Passage for review:
####

I use Volvo plugs. I saw a picture of a sticker on a car, was it Othan's "Peasant Punt"? Approximately "Life assurance for cars, genuine Volvo parts".

It is really a good idea to find a Volvo dealer interested in older models, buy parts from them because without buyers they will fade away. A helpful dealer will find the version of Volvo plug actually suited for your car. FRF at Swansea are very good.

To stir a bit more. .... how long has Othen owned The Punt? How much work done? And now he checks the spark plugs?

I appear to have previously got up Othen's Nostrils. And probably again now. That's ok. I am happy to look kindly upon him. So far as my feeble nature can manage. Kushtie.

*****

As regards coolant leak. I sympathise. That can be a bother. Has Othen checked ALL the hoses. Those pesky heater hoses spring a little fountain of a leak. EEK. Get a "new to me car". Change the hoses, thermostat, belts especially cam belt ....

Oh yes. And why delay the antifreeze? A good antifreeze provides e.g. corrosion protection 365 days a year. Kushtie.


Comrade Stephen Edwin


.
.
Comrade Stephen,

My name is 'Othen' not 'Othan' - but I think you know that. I call my car the 'Royal Barge' not the 'Peasant Punt', but of course you know that as well.

I'll just pop out to Swansea and get some new Volvo plugs in the morn then, it is only 206 miles each way. I might have to pop in to a Spar shop and buy a Mars bar so I can pretend it is an essential journey for some food.

The car came with a service receipt for oil/filter/plugs dated 18 months ago.

Ho hum.

Last edited by Othen; Apr 26th, 2020 at 19:21. Reason: Spelling.

####

[Data items]
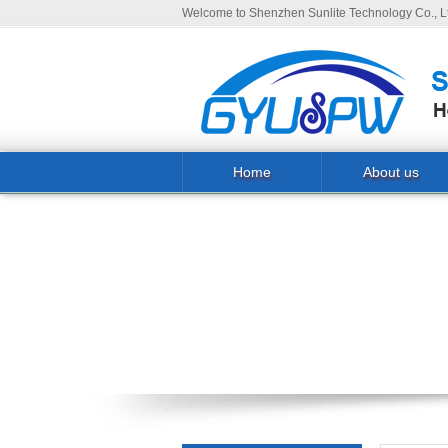
Welcome to Shenzhen Sunlite Technology Co., Lt
Home
About us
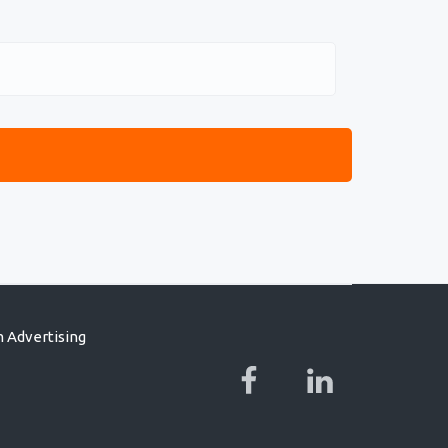
 Advertising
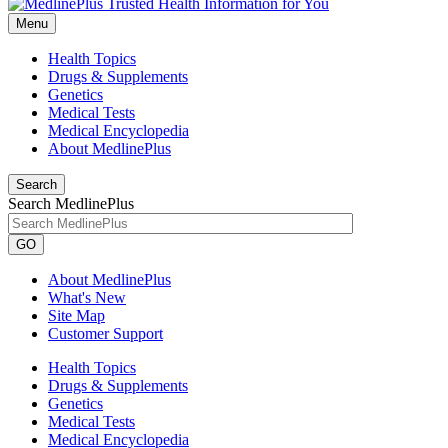
Menu
Health Topics
Drugs & Supplements
Genetics
Medical Tests
Medical Encyclopedia
About MedlinePlus
Search
Search MedlinePlus
GO
About MedlinePlus
What's New
Site Map
Customer Support
Health Topics
Drugs & Supplements
Genetics
Medical Tests
Medical Encyclopedia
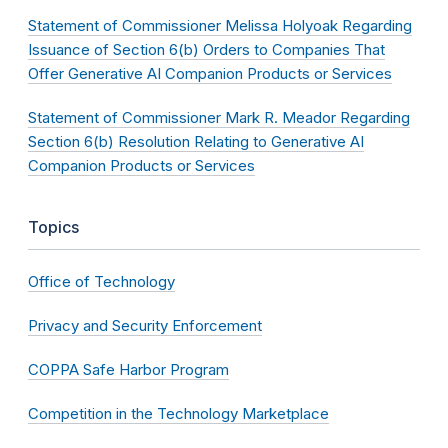
Statement of Commissioner Melissa Holyoak Regarding
Issuance of Section 6(b) Orders to Companies That
Offer Generative AI Companion Products or Services
Statement of Commissioner Mark R. Meador Regarding
Section 6(b) Resolution Relating to Generative AI
Companion Products or Services
Topics
Office of Technology
Privacy and Security Enforcement
COPPA Safe Harbor Program
Competition in the Technology Marketplace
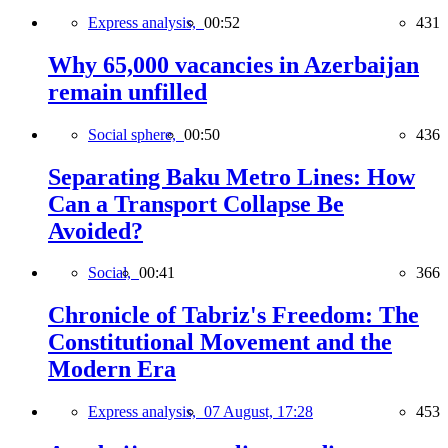
Express analysis,
00:52
431
Why 65,000 vacancies in Azerbaijan
remain unfilled
Social sphere,
00:50
436
Separating Baku Metro Lines: How
Can a Transport Collapse Be
Avoided?
Social,
00:41
366
Chronicle of Tabriz's Freedom: The
Constitutional Movement and the
Modern Era
Express analysis,
07 August, 17:28
453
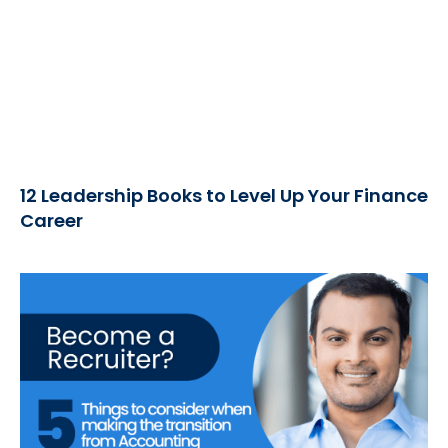
12 Leadership Books to Level Up Your Finance
Career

####

Your objective: Return the forum exchange about Volvo spark plugs in full, word for word.

Exercise output:
I use Volvo plugs. I saw a picture of a sticker on a car, was it Othan's "Peasant Punt"? Approximately "Life assurance for cars, genuine Volvo parts".

It is really a good idea to find a Volvo dealer interested in older models, buy parts from them because without buyers they will fade away. A helpful dealer will find the version of Volvo plug actually suited for your car. FRF at Swansea are very good.

To stir a bit more. .... how long has Othen owned The Punt? How much work done? And now he checks the spark plugs?

I appear to have previously got up Othen's Nostrils. And probably again now. That's ok. I am happy to look kindly upon him. So far as my feeble nature can manage. Kushtie.

*****

As regards coolant leak. I sympathise. That can be a bother. Has Othen checked ALL the hoses. Those pesky heater hoses spring a little fountain of a leak. EEK. Get a "new to me car". Change the hoses, thermostat, belts especially cam belt ....

Oh yes. And why delay the antifreeze? A good antifreeze provides e.g. corrosion protection 365 days a year. Kushtie.


Comrade Stephen Edwin


.
.
Comrade Stephen,

My name is 'Othen' not 'Othan' - but I think you know that. I call my car the 'Royal Barge' not the 'Peasant Punt', but of course you know that as well.

I'll just pop out to Swansea and get some new Volvo plugs in the morn then, it is only 206 miles each way. I might have to pop in to a Spar shop and buy a Mars bar so I can pretend it is an essential journey for some food.

The car came with a service receipt for oil/filter/plugs dated 18 months ago.

Ho hum.

Last edited by Othen; Apr 26th, 2020 at 19:21. Reason: Spelling.